After screening Out Of The Blue, Hopper arranged to have the audience driven by a fleet of school buses to a racetrack on the outskirts of Houston, the Big H Speedway. Hopper and the buses arrived at the speedway just as the races were ending and a voice was announcing over the public address system “stick around folks and watch a famous Hollywood film personality perform the Russian Dynamite Death Chair Act. That’s right, folks, he’ll sit in a chair with six sticks of dynamite and light the fuse.”
Was famous Hollywood personality Dennis Hopper about to go out with a bang?
Hopper apparently learned this stunt when he was a kid after seeing it performed in a traveling roadshow. If you place the dynamite pointing outwards the explosion creates a vacuum in the middle and the person performing the stunt is, if all goes according to plan, unharmed.
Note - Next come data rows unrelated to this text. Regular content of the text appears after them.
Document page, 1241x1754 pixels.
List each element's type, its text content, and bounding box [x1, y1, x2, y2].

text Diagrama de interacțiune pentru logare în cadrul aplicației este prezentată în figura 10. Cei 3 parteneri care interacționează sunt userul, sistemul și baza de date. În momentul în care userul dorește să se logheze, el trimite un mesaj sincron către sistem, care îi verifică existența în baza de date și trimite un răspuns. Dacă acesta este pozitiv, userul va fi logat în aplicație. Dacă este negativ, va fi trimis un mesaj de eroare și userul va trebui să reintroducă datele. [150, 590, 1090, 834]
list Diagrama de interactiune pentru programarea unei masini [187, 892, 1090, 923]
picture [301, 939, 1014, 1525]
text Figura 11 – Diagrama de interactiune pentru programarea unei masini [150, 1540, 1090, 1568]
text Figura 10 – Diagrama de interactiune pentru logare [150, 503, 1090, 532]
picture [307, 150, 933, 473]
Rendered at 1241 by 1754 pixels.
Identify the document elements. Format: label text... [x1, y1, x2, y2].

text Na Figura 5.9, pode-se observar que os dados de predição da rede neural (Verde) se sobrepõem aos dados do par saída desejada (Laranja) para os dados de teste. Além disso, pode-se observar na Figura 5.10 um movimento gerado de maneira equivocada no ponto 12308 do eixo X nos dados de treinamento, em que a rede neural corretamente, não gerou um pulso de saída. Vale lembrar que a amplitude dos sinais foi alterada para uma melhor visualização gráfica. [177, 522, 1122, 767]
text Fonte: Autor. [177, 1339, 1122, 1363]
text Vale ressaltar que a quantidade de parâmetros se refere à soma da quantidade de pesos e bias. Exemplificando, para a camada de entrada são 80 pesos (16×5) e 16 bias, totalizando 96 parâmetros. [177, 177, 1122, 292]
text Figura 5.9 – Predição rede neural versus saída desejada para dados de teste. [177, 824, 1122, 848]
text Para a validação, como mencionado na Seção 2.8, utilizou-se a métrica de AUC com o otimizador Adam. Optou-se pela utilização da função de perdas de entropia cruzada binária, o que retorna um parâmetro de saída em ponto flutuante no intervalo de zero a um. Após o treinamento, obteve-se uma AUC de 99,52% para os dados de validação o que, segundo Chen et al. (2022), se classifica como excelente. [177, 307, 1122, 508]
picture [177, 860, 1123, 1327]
After bullshitting for awhile with the crowd and his friends, a drunk and stoned Hopper climbed into the “death chair’ and lit the dynamite.
A Rice News correspondent described the scene:
Dennis Hopper, at one with the shock wave, was thrown headlong in a halo of fire. For a single, timeless instant he looked like Wile E. Coyote, frazzled and splayed by his own petard. Then billowing smoke hid the scene. We all rushed forward, past the police, into the expanding cloud of smoke, excited, apprehensive, and no less expectant than we had been before the explosion. Were we looking for Hopper or pieces we could take home as souvenirs? Later Hopper would say blowing himself up was one of the craziest things he has ever done, and that it was weeks before he could hear again. At the moment, though, none of that mattered. He had been through the thunder, the light, and the heat, and he was still in one piece. And when Dennis Hopper staggered out of that cloud of smoke his eyes were glazed with the thrill of victory and spinout.
In this video footage shot by filmmaker Brian Huberman, we see Hopper in all his intoxicated glory before and after his death defying stunt.
The large guy making the sign of the cross is the writer Terry Southern and the jerk threatening to blow up my camera is the German filmmaker, Wim Wenders.
Three years later Hopper went on to an equally explosive performance playing one of the most diabolical bad guys in the history of cinema: Blue Velvet‘s Frank Booth.